What i need is to distribute the application so i can have as many PHPCI or CHAT or REDIST i want, example
PHPCI1 CHAT1
PHPCI2 -> -> REDIST1
PHPCI3 CHAT2
Where the numbers represent instances not different apps.
So a User A connected to PHPCI1 can send a message to a user B connected on PHPCI3.
I think some queue in the middle of CHAT can handle this something like rabbitmq that can only use the SocketIO to deliver the messages to the client.
If you're distributing the server load (and that's a requirement), I'd suggest adding a designated chat data server (usually an in-memory database or message queue) to handle chat state and message passing across edge servers.
Redis Pub/Sub is ideal for this purpose, and can scale up to crazy levels on even a low-end machine. The Redis Cookbook has a chapter on precisely this use case.
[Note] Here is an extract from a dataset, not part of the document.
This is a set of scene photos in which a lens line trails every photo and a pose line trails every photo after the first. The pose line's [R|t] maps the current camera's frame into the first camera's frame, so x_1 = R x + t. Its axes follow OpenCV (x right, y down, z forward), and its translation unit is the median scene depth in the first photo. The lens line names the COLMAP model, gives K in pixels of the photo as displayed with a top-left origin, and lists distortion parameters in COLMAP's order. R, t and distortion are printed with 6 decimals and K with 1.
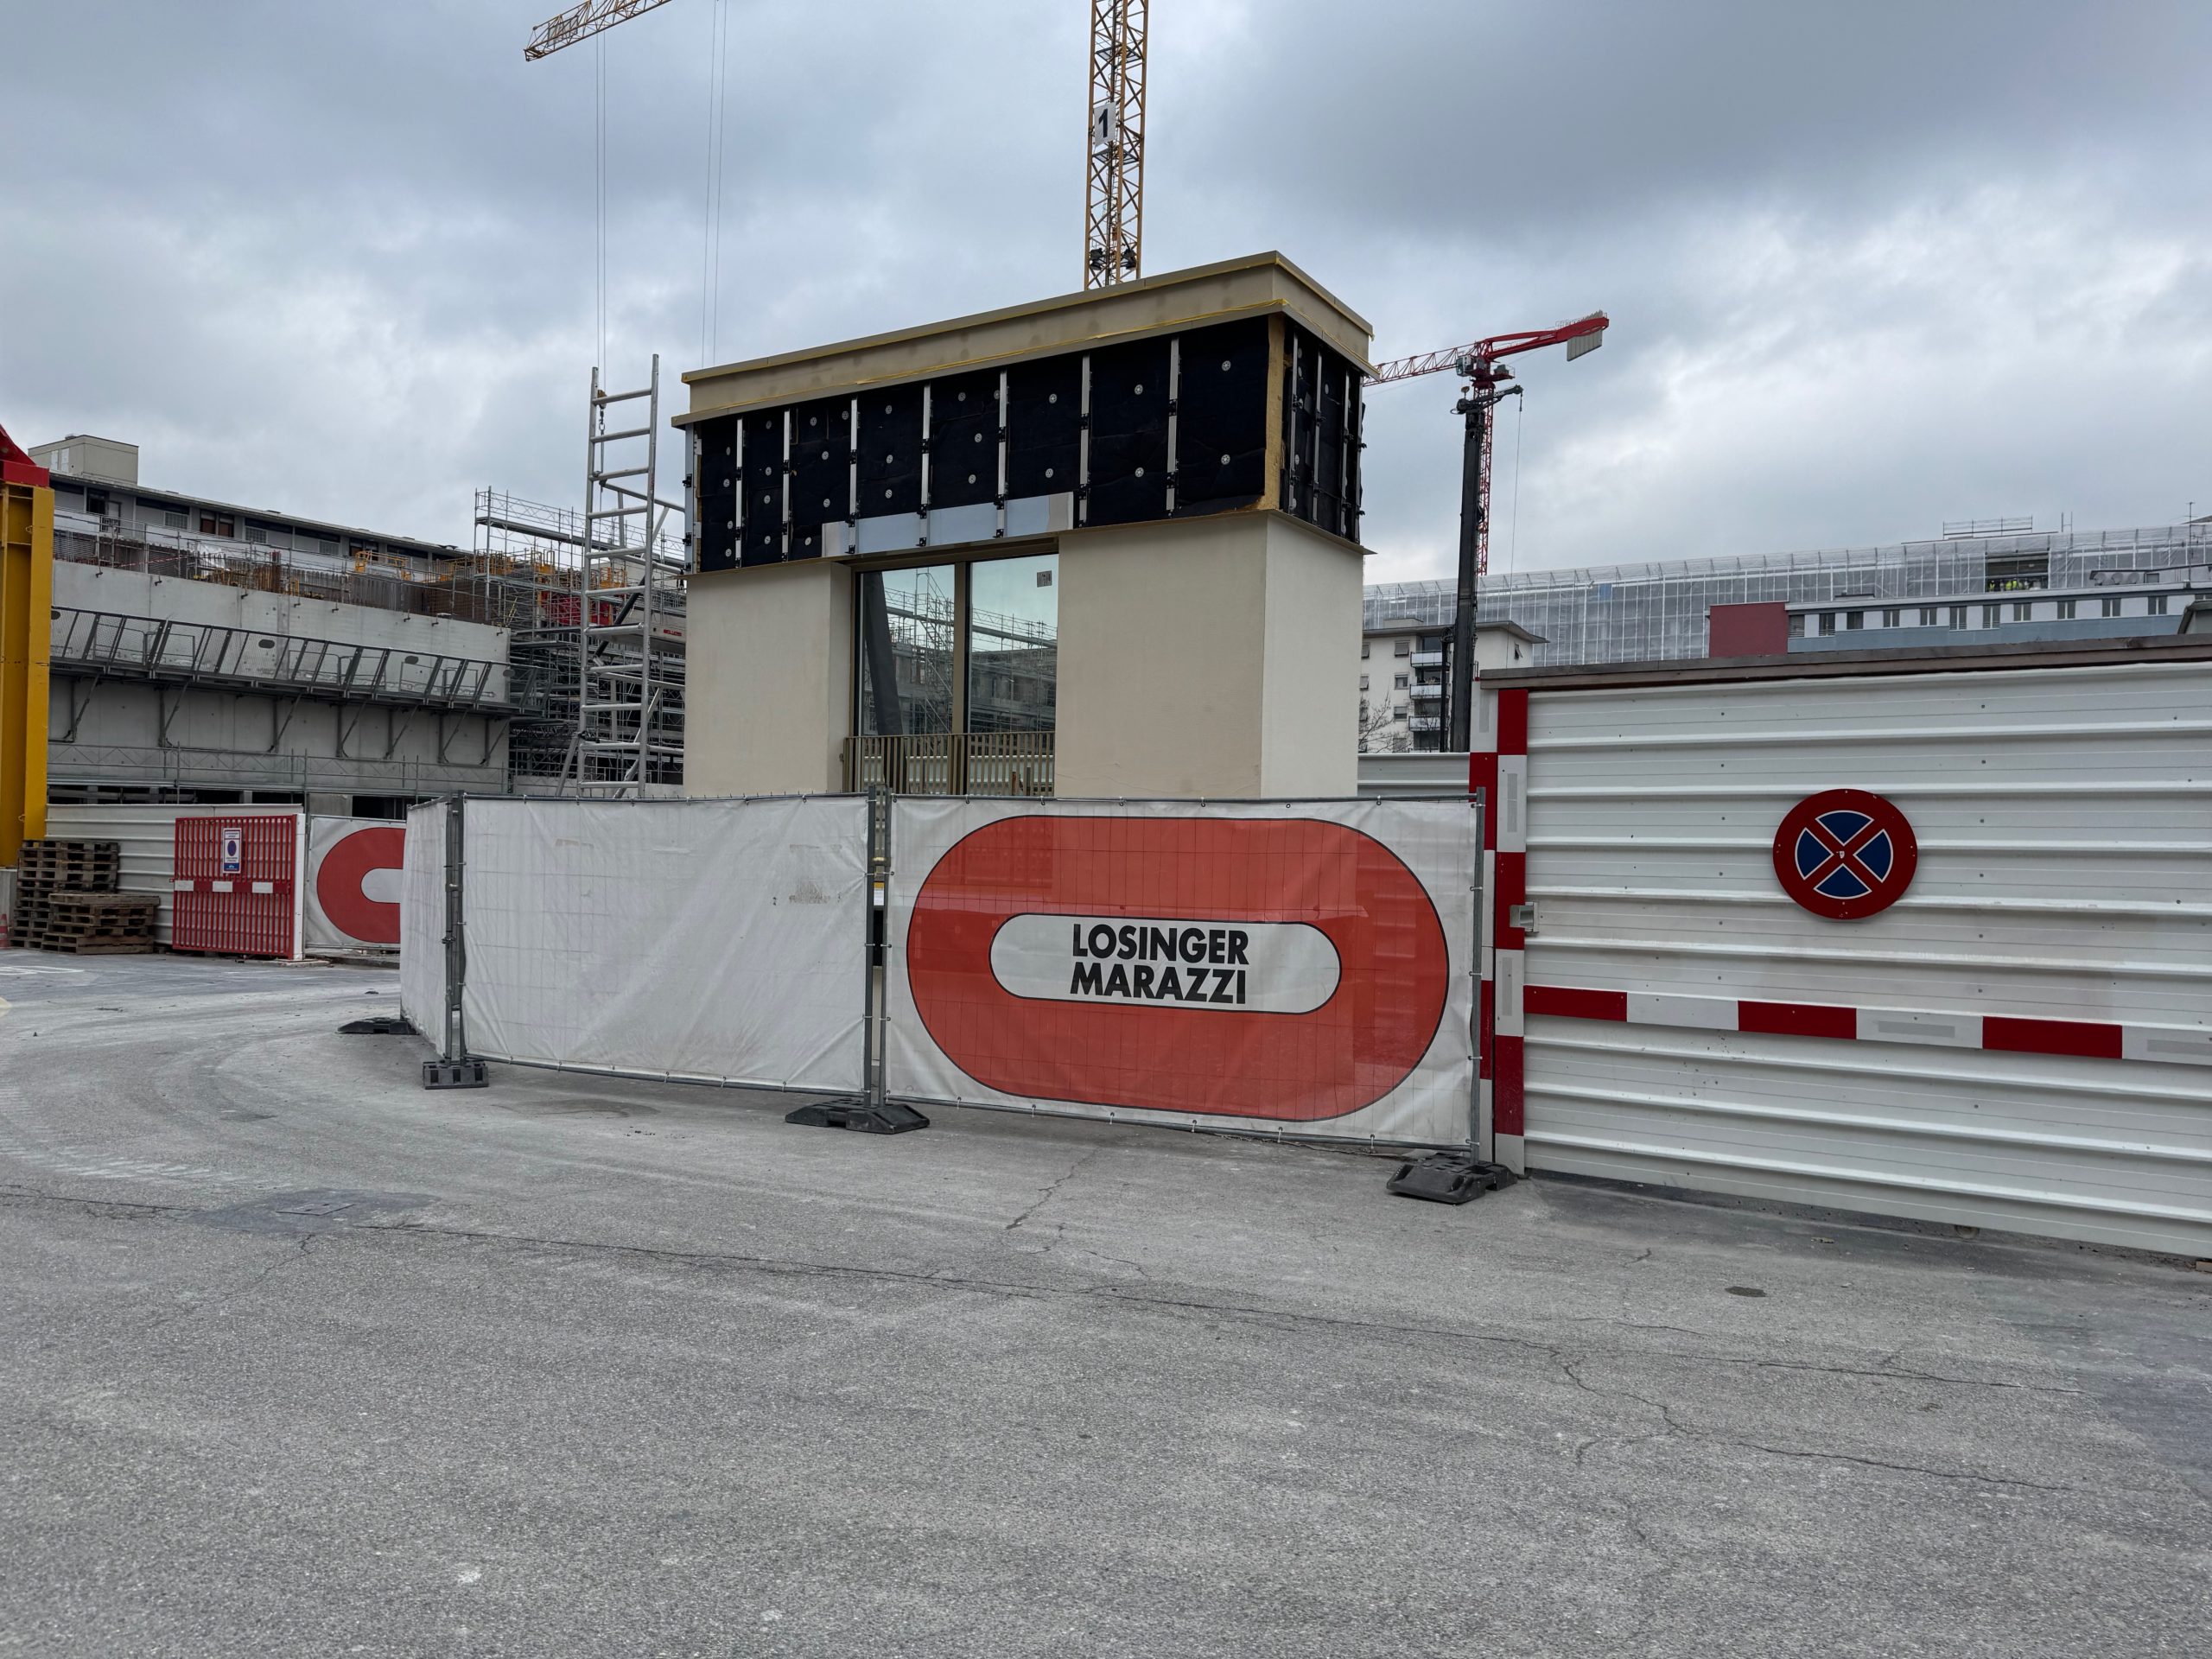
lens RADIAL K [[1532.1, 0, 1098.1], [0, 1532.1, 837.4], [0, 0, 1]] dist [0.084010, -0.104986]
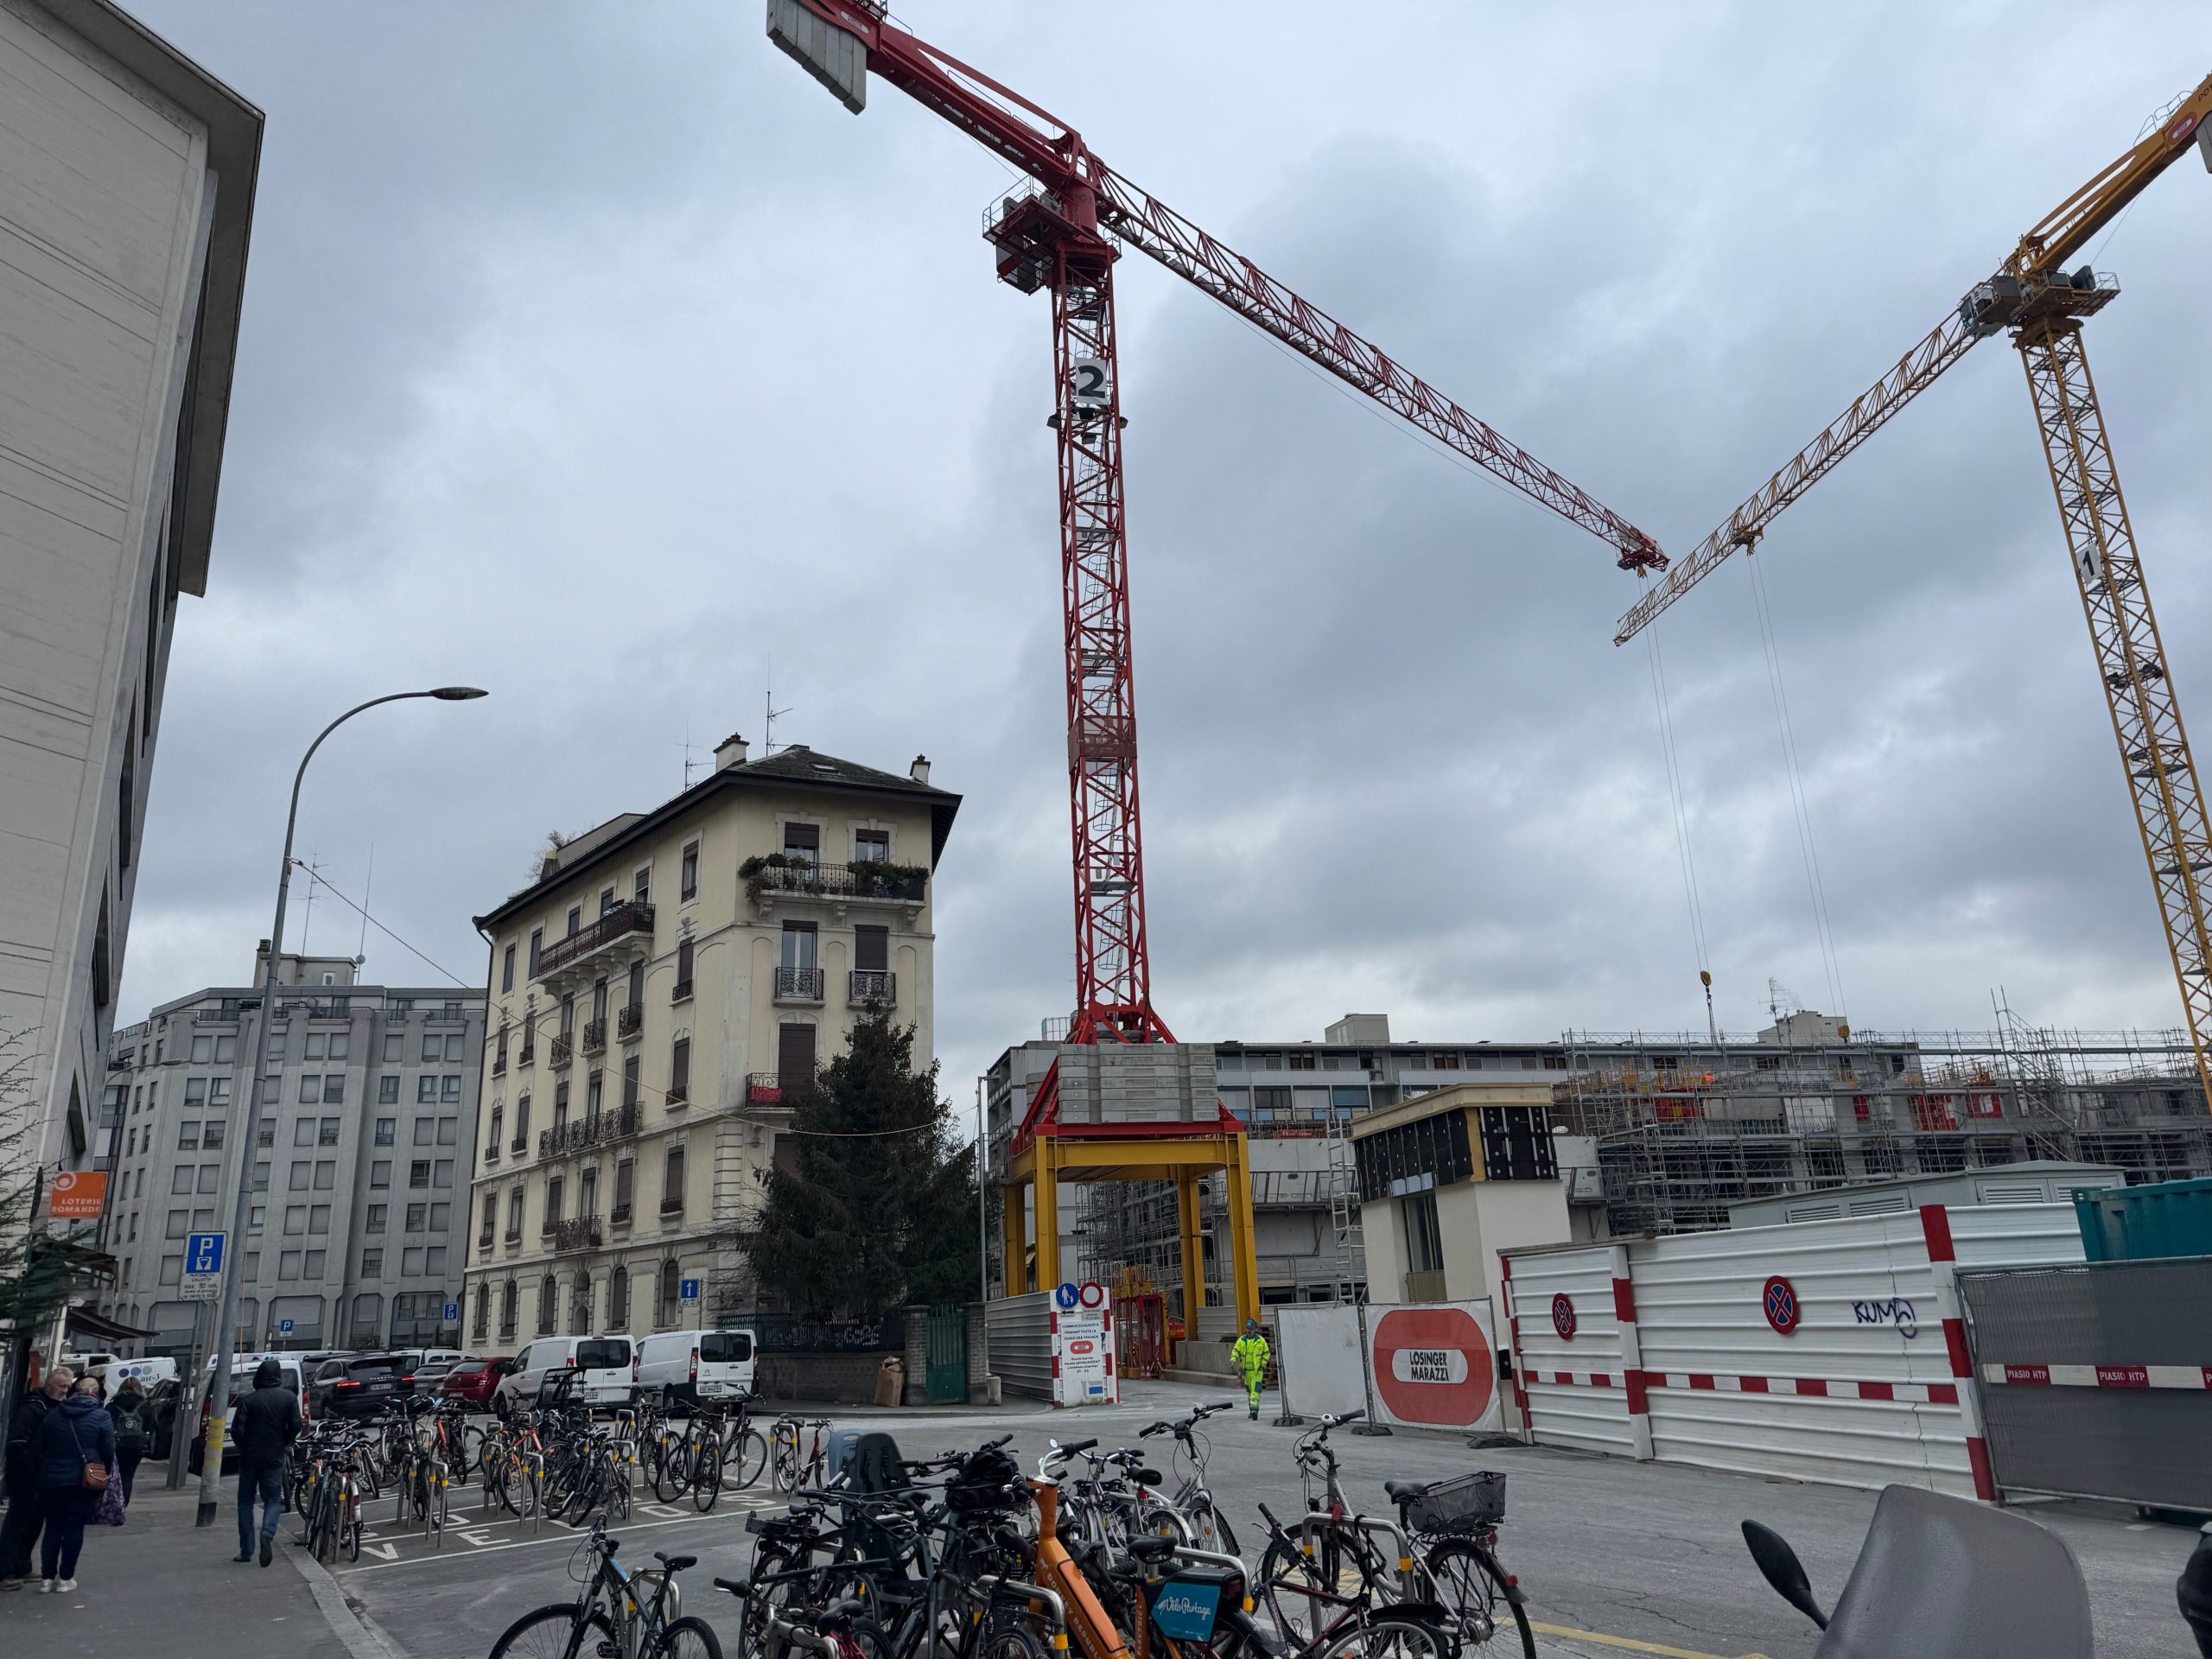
lens RADIAL K [[1532.1, 0, 1117.3], [0, 1532.1, 806.6], [0, 0, 1]] dist [0.084010, -0.104986]
pose [[0.704427, -0.265942, -0.658071, 0.314620], [0.057814, 0.945570, -0.320241, -0.001503], [0.707418, 0.187541, 0.681461, -0.267286]]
If you set up the server-side of your chat app correctly, you shouldn't have to distribute socket.io. Since node.js is browser-based and doesn't require any client-side code (other than the resources downloaded from the webpage), it works automatically. With a webpage, the files required to run socket.io are temporarily downloaded to users when they are correctly included (just like with jQuery). If you are using node.js and socket.io to make an android app, the files should be included in your application when you distribute it, not separately.
In addition, if you wish to use two separate socket.io servers, you should be able to establish communication between the two by connecting them in a similar manner that a client connects to the server, but with a special parameter that lets the other server know that a server connected and it can respond and set a variable for the other server.